EXERCISE: When you find the word "Sources" in a line of the entries, please copy the whole line.

RECORD EXCERPTS:
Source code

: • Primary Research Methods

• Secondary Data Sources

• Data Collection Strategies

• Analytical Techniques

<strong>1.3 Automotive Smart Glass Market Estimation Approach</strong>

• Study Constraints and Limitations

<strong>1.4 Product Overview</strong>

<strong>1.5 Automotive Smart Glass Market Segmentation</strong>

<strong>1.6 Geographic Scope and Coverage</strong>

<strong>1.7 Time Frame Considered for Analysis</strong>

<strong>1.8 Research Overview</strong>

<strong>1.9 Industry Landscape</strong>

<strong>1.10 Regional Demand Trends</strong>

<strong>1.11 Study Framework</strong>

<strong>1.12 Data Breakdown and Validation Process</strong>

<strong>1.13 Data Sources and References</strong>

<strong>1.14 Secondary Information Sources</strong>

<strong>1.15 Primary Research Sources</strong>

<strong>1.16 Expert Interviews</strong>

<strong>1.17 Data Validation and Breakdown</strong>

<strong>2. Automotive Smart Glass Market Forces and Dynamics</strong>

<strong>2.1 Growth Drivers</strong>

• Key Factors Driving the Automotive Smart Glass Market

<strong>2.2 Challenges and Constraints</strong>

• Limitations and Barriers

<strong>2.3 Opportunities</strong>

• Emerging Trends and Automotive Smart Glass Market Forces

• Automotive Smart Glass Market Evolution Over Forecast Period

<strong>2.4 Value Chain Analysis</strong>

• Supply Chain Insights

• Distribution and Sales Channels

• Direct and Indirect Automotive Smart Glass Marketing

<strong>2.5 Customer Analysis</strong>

SOLUTION TO THIS EXERCISE:
• Secondary Data Sources
<strong>1.13 Data Sources and References</strong>
<strong>1.14 Secondary Information Sources</strong>
<strong>1.15 Primary Research Sources</strong>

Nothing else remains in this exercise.